Good news, everyone!

Mar 08, 2006 08:06

After Spring Break, ONLY SIX WEEKS TO GO!!!
God, I can't wait until sweet, sweet graduation.

In other good news, I'm almost current on these journals...
In fact, here, have another one:

Journal Six
Last week was week seven of the yo-yo I like to call improvisation. As usual, I started off slowly and began to pick up around the end of the class. Maybe it was that I have trouble being a five year old, or maybe I just like being Russian, but whatever it was, I had a lot more fun trying to be a Russian bodybuilder than a preschool aged buffoon.
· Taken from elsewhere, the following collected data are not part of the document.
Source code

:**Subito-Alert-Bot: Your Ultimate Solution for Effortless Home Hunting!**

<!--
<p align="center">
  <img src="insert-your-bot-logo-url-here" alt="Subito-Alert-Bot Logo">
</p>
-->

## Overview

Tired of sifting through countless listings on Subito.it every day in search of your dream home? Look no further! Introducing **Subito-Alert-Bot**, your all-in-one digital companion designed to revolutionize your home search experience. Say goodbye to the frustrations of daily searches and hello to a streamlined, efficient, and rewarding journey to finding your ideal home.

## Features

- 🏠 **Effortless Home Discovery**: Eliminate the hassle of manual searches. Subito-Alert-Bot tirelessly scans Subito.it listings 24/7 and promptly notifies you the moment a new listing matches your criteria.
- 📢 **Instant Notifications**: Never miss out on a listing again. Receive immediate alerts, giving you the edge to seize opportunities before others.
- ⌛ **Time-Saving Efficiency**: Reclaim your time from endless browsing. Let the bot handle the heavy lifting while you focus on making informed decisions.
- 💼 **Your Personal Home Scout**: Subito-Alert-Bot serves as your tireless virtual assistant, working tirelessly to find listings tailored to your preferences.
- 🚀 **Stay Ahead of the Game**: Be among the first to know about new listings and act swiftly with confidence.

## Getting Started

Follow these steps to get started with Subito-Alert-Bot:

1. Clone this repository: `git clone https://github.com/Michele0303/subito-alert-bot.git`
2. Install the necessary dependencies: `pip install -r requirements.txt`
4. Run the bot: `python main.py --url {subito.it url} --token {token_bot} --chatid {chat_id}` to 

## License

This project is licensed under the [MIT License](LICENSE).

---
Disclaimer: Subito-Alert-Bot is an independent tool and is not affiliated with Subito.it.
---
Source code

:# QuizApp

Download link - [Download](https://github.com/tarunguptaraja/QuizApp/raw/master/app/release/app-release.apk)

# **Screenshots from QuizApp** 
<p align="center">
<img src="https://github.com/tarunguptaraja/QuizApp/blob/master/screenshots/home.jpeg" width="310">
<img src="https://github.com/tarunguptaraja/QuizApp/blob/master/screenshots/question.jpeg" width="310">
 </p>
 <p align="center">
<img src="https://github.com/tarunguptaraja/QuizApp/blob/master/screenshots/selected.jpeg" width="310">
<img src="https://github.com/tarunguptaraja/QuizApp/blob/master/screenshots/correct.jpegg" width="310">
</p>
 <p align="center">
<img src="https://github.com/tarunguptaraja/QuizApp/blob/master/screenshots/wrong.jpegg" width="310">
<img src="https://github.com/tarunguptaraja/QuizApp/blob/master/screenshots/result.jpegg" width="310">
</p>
Each week I seem to alternate between two extremes in this class: being good and being terrible. I guess that’s a pretty gruesome (or grim, rather) prediction for this week, but I will try my hardest to do better.
Speaking of predictions, it is funny how I’m fitting the pattern I worried about in my old journal. The one week while we were still in boot camp, I still remember writing about how much I had improved, and how great I was doing, and my one worry that I would oscillate like a sine function on steroids. (I’d quote myself exactly, but Trules took my journals this week).
Uh, oh. I just realized that I’m supposed to read my journals this week. That’s one thing that worried me when I took them…I’m not sure how the class will react to the personal craziness in my mind. I often feel like these are too introspective, too egotistical…I want to write about something and someone else, or stick closer to the facts, like the journals I hear every week. But then I wouldn’t be writing like me, I’d be writing like someone else…maybe that’s the point? That reminds me of a rather salient part of last week-namely characters. I have too hard of a time losing my own personal identity and picking an arbitrary new one in stride. The number of times I heard “I see Maurice, I don’t see a fat guy!” or “Sounds too much like ‘Maurice’” in the last two weeks was vexingly frequent. I’m struggling to get this down, and I think I’m improving…but honestly, how are you supposed to lose yourself when you have trouble understanding who you really are? I don’t think people understand how traumatic identity crisis really is. Some of the best stories ever written are those when the main character has to face their own worst enemy-their lack of self-understanding. If you don’t know who you are, then any statement beginning with “I” is a falsehood. That’s why self-identity is important to this class: to commit to a character, you need to make physical and vocal choices that are far enough away from your identity in order to become someone else entirely. Like Eric Hoffer said, “Our greatest pretenses are built up not to hide the evil or ugly in us, but the emptiness. The hardest thing to hide is something that is not there.”